Group honors restoration of Janesville house
“When I saw the staircase, front room marble fireplace and all the space, I knew it was going to be home,’’ he said of the 1870 Italianate at 182 S. Jackson St.
Bussan, a 34-year-old car salesman from Galena, Ill., also is a home restoration and antique hobbyist. He saw tremendous potential in the historic two-story boasting 15 rooms across 3,400 square feet.
The Janesville home, which Bussan bought Aug. 30, 2010, is the 13th home he’s restored. Others are located in Galena and Hanover, Ill.; Dubuque, Iowa; Madison and Columbus.
“I moved in the day I took possession,” Bussan said. “Its condition was awful.”
When Bussan moved in, the home’s front hall had green indoor/outdoor carpeting glued to the linoleum underneath. The staircase had been painted, and the house had been divided into three apartments.

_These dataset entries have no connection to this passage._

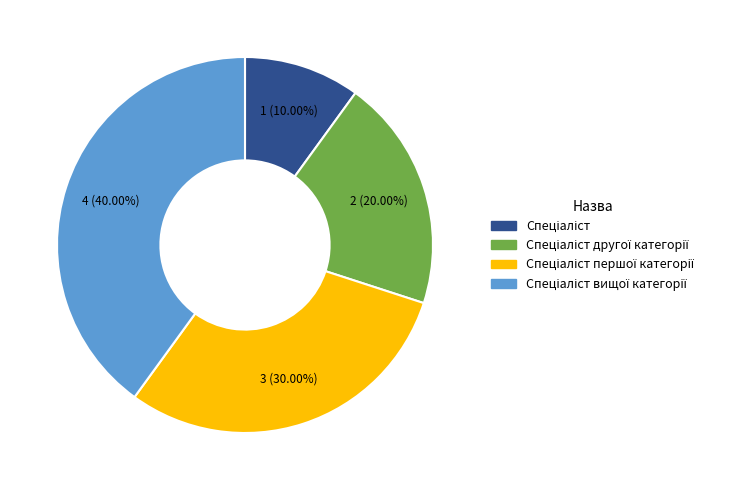

Is there any slice that represents more than half of the pie?

No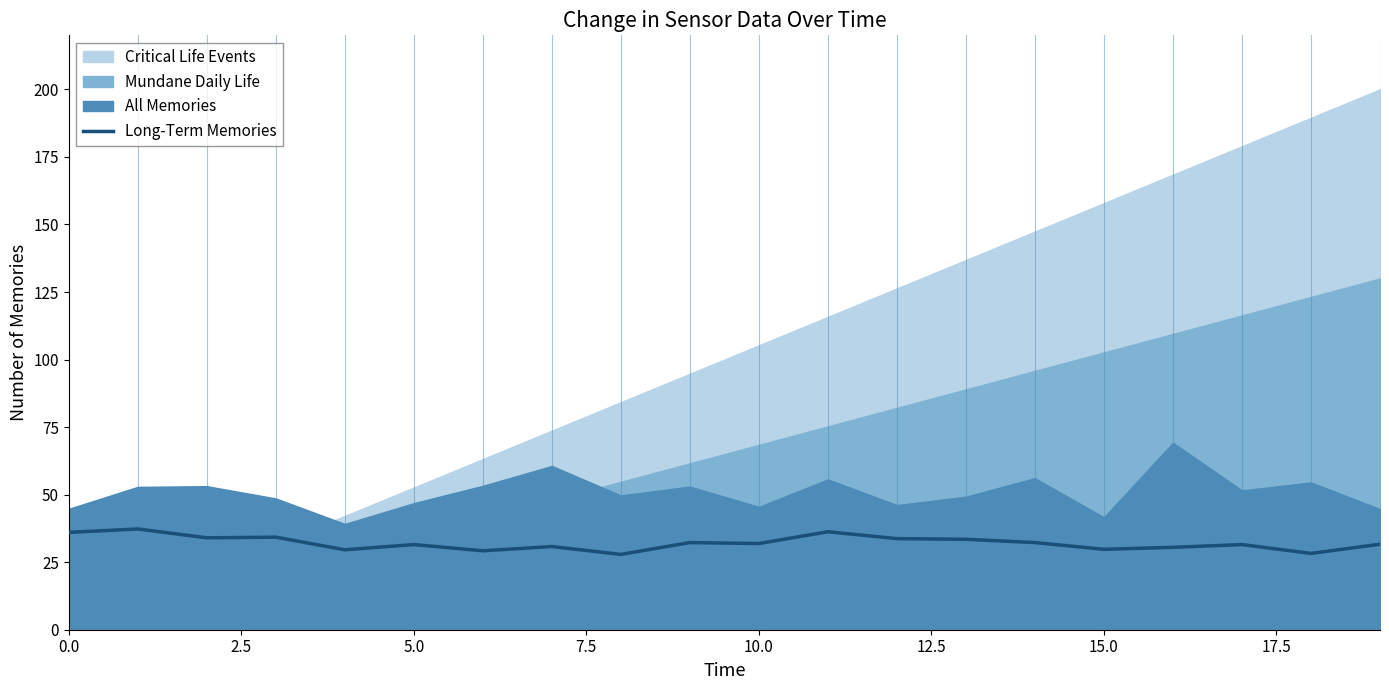

How many interior local valleys (lower than both neighbors) does the data have?

7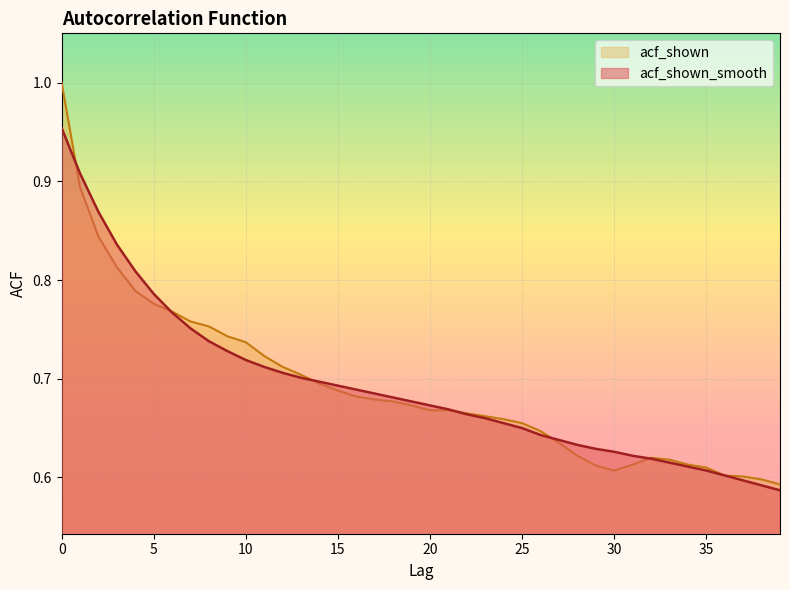

The value of acf_shown_smooth at 19 is 0.7. True or false?

True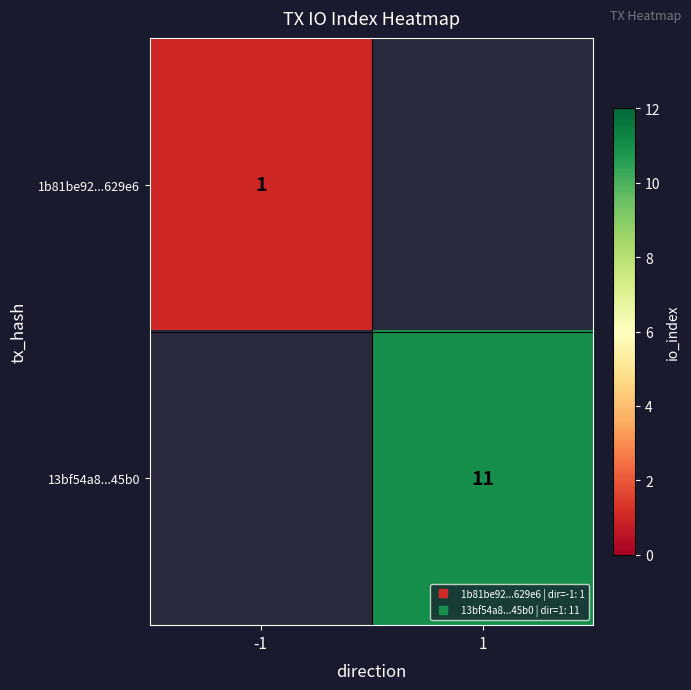

Which label corresponds to the smallest value in the chart?

-1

In the basement, Bussan found 50 years worth of old furniture that helped fill four large Dumpsters.
“There wasn’t one good thing in there,’’ he said.
But the bad transformed into good over 21 months as Bussan updated everything from electrical to plumbing, installed a new kitchen and bathroom, refinished floors and knocked out walls to return rooms to their original size.
Today the home is 90 percent restored.
For his effort, Bussan was honored with the Janesville Historic Commission’s Residential Historic Preservation Award.
“It was kind of a surprise,” Bussan said. “I didn’t think I’d win. There are a lot of other beautiful houses in this town, so I was excited to get it.”
Fourth Ward Committee spokesperson Burdette Erickson had high praise for Bussan’s work.
“He took one of our large homes in the Fourth Ward that had been deemed uninhabitable and restored it back to a single-family home,” Erickson said.
In doing so, Bussan “has helped set off a trend of moving forward instead of backward in the neighborhood, where others fix up their homes, too,” Erickson said.
Erickson also noted that contributions like Bussan’s help make Janesville a better place in which to live.
“We’ve gone after the drug dealers and criminals, and the police have taken care of the drug traffic,” Erickson said. “The problem in the past was three bad apartments and Nathan’s house. It’s not there anymore. Those people have moved on.
“That’s why rehabbing a house like this is so important, and that’s what helps bring about the change.”